The world continues to produce amazing technological advancements. These include deep learning models. If you aren’t familiar with the technology, it’s an artificial intelligence function that can learn without human supervision.
In the financial market some people use deep learning to predict stock prices for better gains. However, it’s almost impossible to predict and take advantage of the trend. Whether you’re a trader or investor, you should know that you can only ever try to analyze the market with your own strategies and knowledge.
Deep learning methods are unreliable for predicting stock prices because the variables which affect stock price are so unpredictable that a machine cannot account for them all. Moreover, investors often behave irrationally, and a computer cannot be taught to reliably predict random behaviors.
It can work as you’re learning everything about stock prices but if you already have adequate knowledge of stocks and the market as a whole, you can’t rely on deep learning models to do all the dirty work for you.
Why isn’t deep learning a credible source to predict stock prices?
Below, we’ll address seven reasons why deep learning models are unreliable tools for people interested in playing the stock market.
1. Technology is fragile.
As mentioned earlier, even the most advanced technology can be fragile. If your sole purpose is to predict the stock market and its price action, artificial intelligence systems may do more harm than good. If you’re basing stock price prediction on an algorithm, then you’ve already lost.
It’s a much more stable method to rely on your own knowledge and expertise than to base all your decisions on artificial intelligence. As much as technology will try to imitate the human functions of the brain, it doesn’t get more real than relying on your knowledge.

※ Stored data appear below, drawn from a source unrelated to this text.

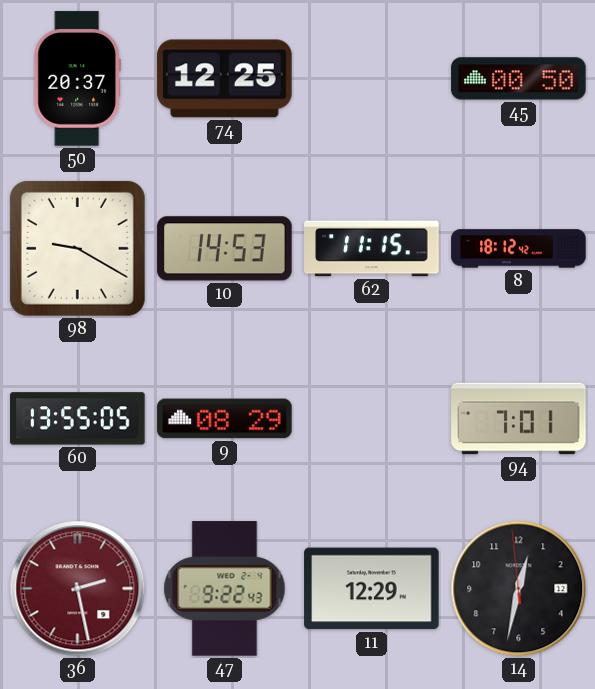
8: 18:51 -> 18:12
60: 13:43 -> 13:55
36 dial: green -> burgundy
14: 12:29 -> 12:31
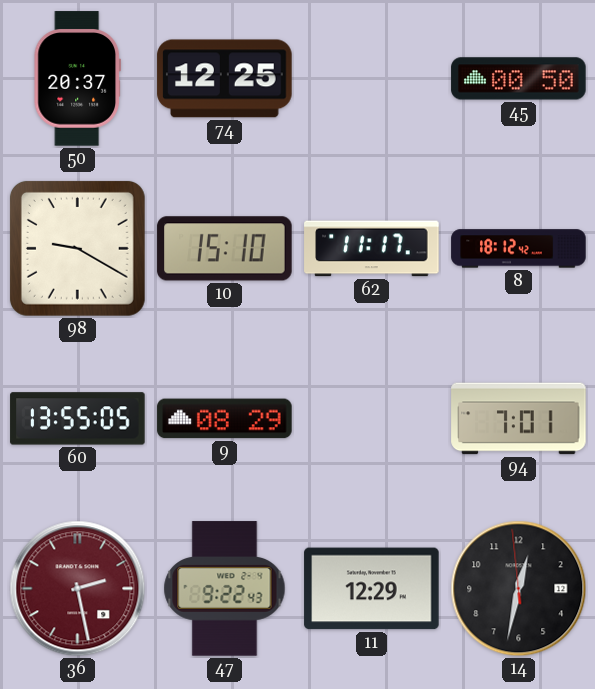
10: 14:53 -> 15:10
62: 11:15 -> 11:17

2. You are risking everything.
There’s no denying the fact that stock market prices are extremely volatile, and there’s always a huge risk. You never know which way the market is going. If you’re relying on technology to determine your stock orders, you might lose everything you’ve invested.

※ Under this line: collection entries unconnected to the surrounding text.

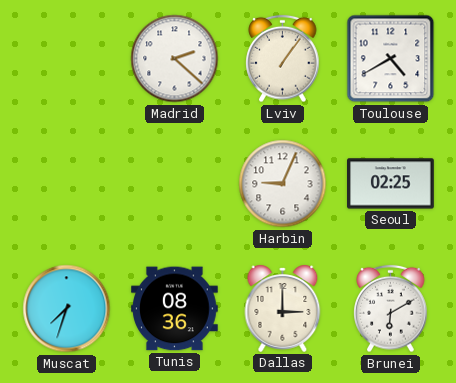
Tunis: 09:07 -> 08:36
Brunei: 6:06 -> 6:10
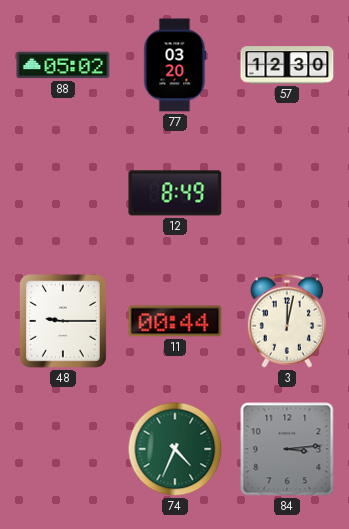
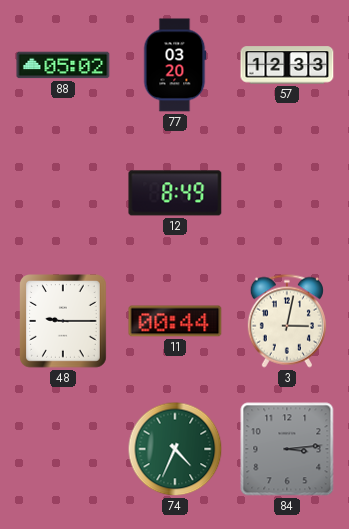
57: 12:30 -> 12:33
3: 12:02 -> 3:02
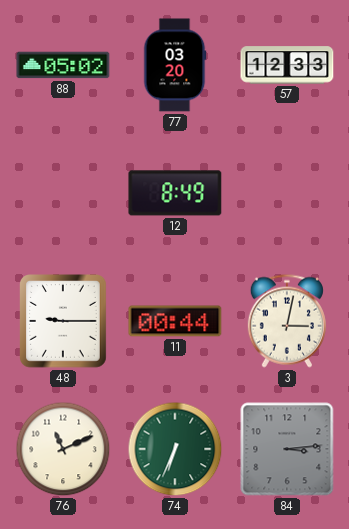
76: none -> 11:11
74: 4:34 -> 6:34
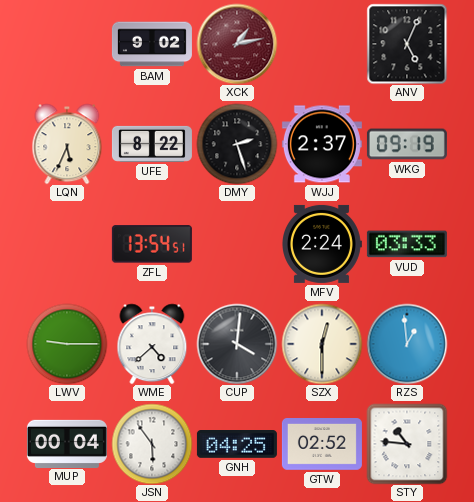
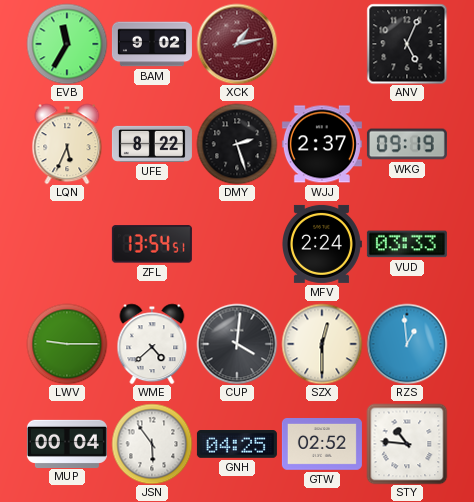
EVB: none -> 11:35
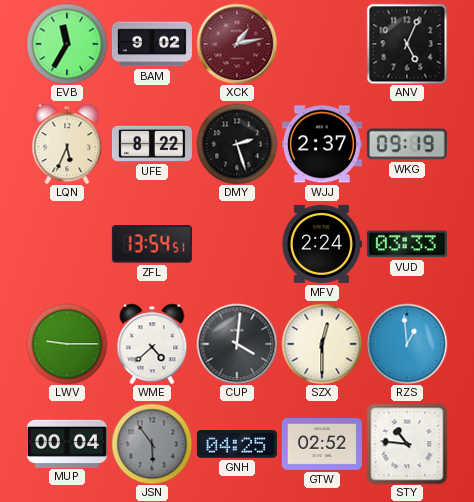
JSN dial: white -> grey
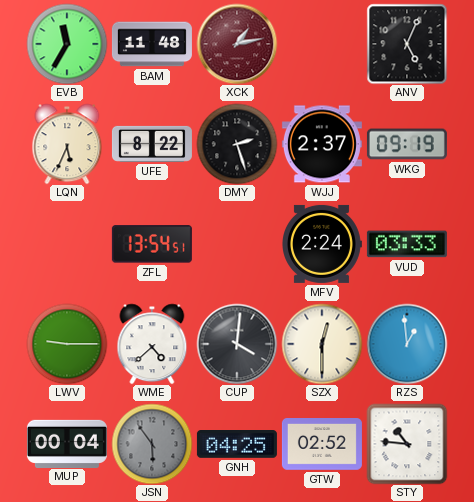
BAM: 9:02 -> 11:48
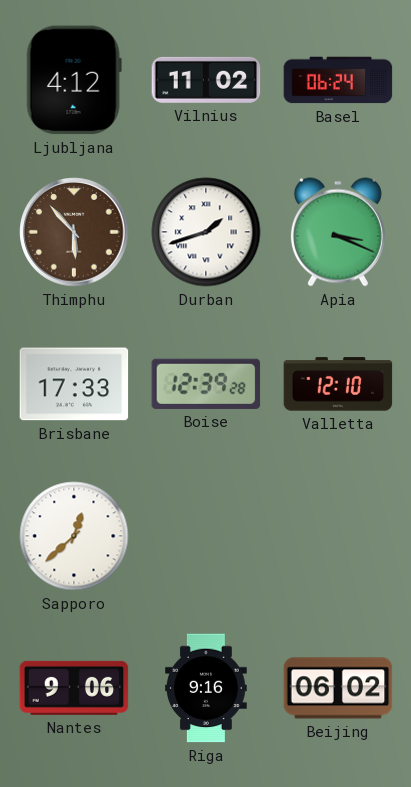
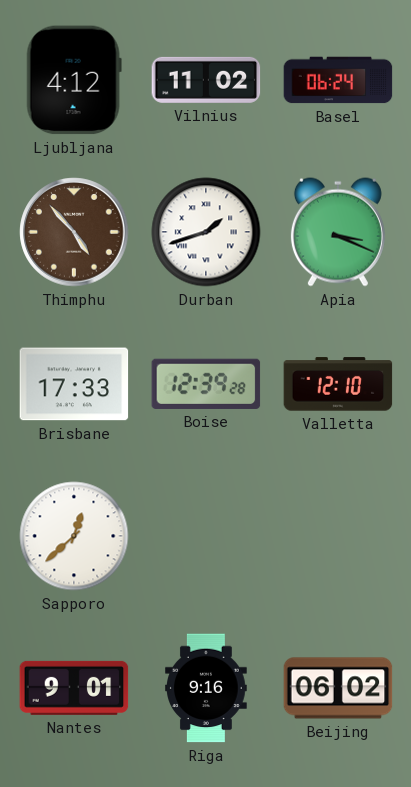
Thimphu: 5:53 -> 4:53
Nantes: 9:06 -> 9:01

If you rely on your knowledge and expertise, (although it takes practice and training), at least you can take complete accountability for both your profit and losses. With artificial intelligence, you can’t guarantee whether what you risk will be worth it or not.
3. It won’t suffice for anything long-term.
While certain reports can prove the effectiveness temporarily, deep learning methods can’t be useful in the long term aspect. Majority of people who invest in stocks are all about long-term goals, which is pointless if you’re using a technology-based system. The algorithm may provide you with a temporary advantage, but you can’t keep relying on that strategy for months – years, even. In the end, your advantage disappears since it only serves as a temporary fix.
4. The market doesn’t play by rules.
Other investors may argue that since artificial intelligence systems can predict aspects such as maneuvering a car engine, why can’t it possibly predict the financial market? The answer to this question is simple – the market doesn’t play by rules.
Nobody – not humans and especially deep learning methods – can predict which way the trend is going. There are only speculations and analysis, which you base on indicators, strategies, and the news. Even then, it’s not a hundred percent guaranteed prediction, and even the most successful traders and investors will tell you this. An example of the unpredictability of the stock market is how it reacts during a global pandemic.
5. It’s too complex.
If you’re not adept at technological advancements, or even if you are, you may find using deep learning methods more complex than relying on your own skillset. No matter how much convenience technology aims to provide, it’s not easy to navigate.
In terms of efficiency and convenience, nothing beats studying and learning your way through the market. Rather than relying on artificial intelligence to guide you, you can immerse yourself with strategies and tactics to make it through, and actually succeed in making a profit with your investments. There’s something so empowering about gaining profits on something you worked hard to learn, instead of relying on deep learning methods.
6. It is not the same.
If you’re a trader or investor, it’s not the same process to analyze stocks. It takes precision of checking candlestick patterns, supply and demand, price action, trend change, indicators, and even technical and fundamental analysis to accurately try your best to predict stock prices.
You can try, but you should know that technological advancements will never reach the same level of accuracy and precision when predicting the market. Again, it’s a different feeling when you profit from something you worked hard to predict, rather than relying on a machine to do this for you.
7. You lose credibility
You can’t boast that you’ve predicted the market successfully if you’ve relied on artificial intelligence the entire time. You can only do this when you’ve earned your way to the top to succeed in investing stocks. Since you’re making use of machines to predict stock prices so that it turns in your favor, you lose all credibility for this.
Unless you do it yourself, you’ll never know the rewarding satisfaction of succeeding through the volatility and unpredictability of the financial market, especially since this is stocks we’re talking about – one of the most volatile instruments in the market.
When can you rely on deep learning to predict stock prices?
If you really want to give deep learning a try, then you can only rely on it temporarily. If you’re a beginner and you want to get a feel on the financial market, then it’s an adequate option to use deep learning methods to see the trend, price action, and news to see which way the market will go.
This acts as a temporary fix while you’re gaining the expertise and skills on everything regarding stocks, including strategies, indicators, and how to analyze the overall market. Once you’ve learned everything, there’s no need to incorporate deep learning methods in predicting stock prices.